§ WHAT IS BEING ASKED: Restate each record below word for word, skipping images.

(Dataset entries)

:::::

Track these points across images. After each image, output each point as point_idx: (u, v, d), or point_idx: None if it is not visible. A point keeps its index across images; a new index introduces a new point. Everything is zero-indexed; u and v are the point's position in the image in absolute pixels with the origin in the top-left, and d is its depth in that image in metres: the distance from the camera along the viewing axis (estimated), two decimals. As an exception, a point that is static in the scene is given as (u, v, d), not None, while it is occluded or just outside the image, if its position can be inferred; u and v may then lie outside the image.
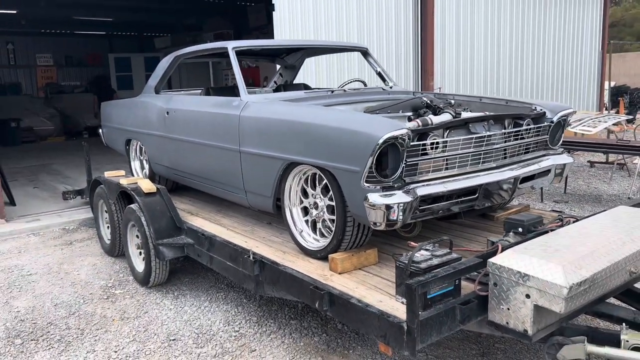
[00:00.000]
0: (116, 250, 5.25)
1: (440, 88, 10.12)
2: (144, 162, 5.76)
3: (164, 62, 5.18)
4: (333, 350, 3.54)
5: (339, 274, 3.11)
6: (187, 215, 4.63)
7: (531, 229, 3.03)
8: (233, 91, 5.03)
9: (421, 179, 3.03)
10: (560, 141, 3.88)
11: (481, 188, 3.20)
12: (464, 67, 10.94)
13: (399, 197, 2.83)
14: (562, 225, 3.10)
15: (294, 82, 6.10)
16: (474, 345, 3.54)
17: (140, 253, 4.75)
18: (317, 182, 3.35)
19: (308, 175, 3.43)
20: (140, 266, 4.70)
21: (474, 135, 3.20)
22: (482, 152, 3.27)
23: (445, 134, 3.15)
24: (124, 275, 4.95)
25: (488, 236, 3.75)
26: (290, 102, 3.68)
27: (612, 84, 18.48)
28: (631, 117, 12.44)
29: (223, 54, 5.37)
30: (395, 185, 2.89)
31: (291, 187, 3.54)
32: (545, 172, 3.68)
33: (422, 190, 2.92)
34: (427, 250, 2.76)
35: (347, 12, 8.97)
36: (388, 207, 2.80)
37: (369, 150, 2.77)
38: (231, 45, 4.23)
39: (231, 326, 3.91)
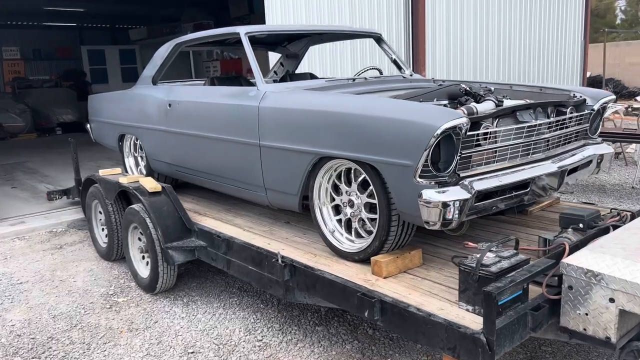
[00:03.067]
0: (114, 254, 4.87)
1: (433, 79, 9.94)
2: (139, 158, 5.39)
3: (163, 51, 4.80)
4: (369, 358, 3.28)
5: (384, 278, 2.84)
6: (195, 215, 4.29)
7: (592, 225, 2.82)
8: (239, 81, 4.71)
9: (473, 172, 2.77)
10: (599, 130, 3.68)
11: (533, 181, 2.96)
12: (454, 56, 10.79)
13: (457, 193, 2.57)
14: (621, 221, 2.90)
15: (296, 71, 5.79)
16: (520, 348, 3.33)
17: (143, 257, 4.39)
18: (353, 177, 3.07)
19: (341, 171, 3.14)
20: (144, 272, 4.35)
21: (526, 124, 2.96)
22: (532, 142, 3.04)
23: (494, 123, 2.90)
24: (124, 281, 4.58)
25: (527, 231, 3.55)
26: (318, 92, 3.38)
27: (588, 74, 18.65)
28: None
29: (224, 41, 5.07)
30: (451, 181, 2.63)
31: (321, 184, 3.24)
32: (587, 163, 3.48)
33: (479, 185, 2.67)
34: (491, 251, 2.51)
35: (338, -2, 8.68)
36: (445, 205, 2.53)
37: (425, 141, 2.50)
38: (244, 31, 3.89)
39: (253, 335, 3.61)
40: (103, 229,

:::::

§ OUTPUT BELOW:
Track these points across images. After each image, output each point as point_idx: (u, v, d), or point_idx: None if it is not visible. A point keeps its index across images; a new index introduces a new point. Everything is zero-indexed; u and v are the point's position in the image in absolute pixels with the origin in the top-left, and d is its depth in that image in metres: the distance from the camera along the viewing axis (estimated), two decimals. As an exception, a point that is static in the scene is given as (u, v, d), not None, while it is occluded or just outside the image, if its position can be inferred; u and v may then lie outside the image.
[00:00.000]
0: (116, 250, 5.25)
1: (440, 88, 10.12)
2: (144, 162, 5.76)
3: (164, 62, 5.18)
4: (333, 350, 3.54)
5: (339, 274, 3.11)
6: (187, 215, 4.63)
7: (531, 229, 3.03)
8: (233, 91, 5.03)
9: (421, 179, 3.03)
10: (560, 141, 3.88)
11: (481, 188, 3.20)
12: (464, 67, 10.94)
13: (399, 197, 2.83)
14: (562, 225, 3.10)
15: (294, 82, 6.10)
16: (474, 345, 3.54)
17: (140, 253, 4.75)
18: (317, 182, 3.35)
19: (308, 175, 3.43)
20: (140, 266, 4.70)
21: (474, 135, 3.20)
22: (482, 152, 3.27)
23: (445, 134, 3.15)
24: (124, 275, 4.95)
25: (488, 236, 3.75)
26: (290, 102, 3.68)
27: (612, 84, 18.48)
28: (631, 117, 12.44)
29: (223, 54, 5.37)
30: (395, 185, 2.89)
31: (291, 187, 3.54)
32: (545, 172, 3.68)
33: (422, 190, 2.92)
34: (427, 250, 2.76)
35: (347, 12, 8.97)
36: (388, 207, 2.80)
37: (369, 150, 2.77)
38: (231, 45, 4.23)
39: (231, 326, 3.91)
[00:03.067]
0: (114, 254, 4.87)
1: (433, 79, 9.94)
2: (139, 158, 5.39)
3: (163, 51, 4.80)
4: (369, 358, 3.28)
5: (384, 278, 2.84)
6: (195, 215, 4.29)
7: (592, 225, 2.82)
8: (239, 81, 4.71)
9: (473, 172, 2.77)
10: (599, 130, 3.68)
11: (533, 181, 2.96)
12: (454, 56, 10.79)
13: (457, 193, 2.57)
14: (621, 221, 2.90)
15: (296, 71, 5.79)
16: (520, 348, 3.33)
17: (143, 257, 4.39)
18: (353, 177, 3.07)
19: (341, 171, 3.14)
20: (144, 272, 4.35)
21: (526, 124, 2.96)
22: (532, 142, 3.04)
23: (494, 123, 2.90)
24: (124, 281, 4.58)
25: (527, 231, 3.55)
26: (318, 92, 3.38)
27: (588, 74, 18.65)
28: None
29: (224, 41, 5.07)
30: (451, 181, 2.63)
31: (321, 184, 3.24)
32: (587, 163, 3.48)
33: (479, 185, 2.67)
34: (491, 251, 2.51)
35: (338, -2, 8.68)
36: (445, 205, 2.53)
37: (425, 141, 2.50)
38: (244, 31, 3.89)
39: (253, 335, 3.61)
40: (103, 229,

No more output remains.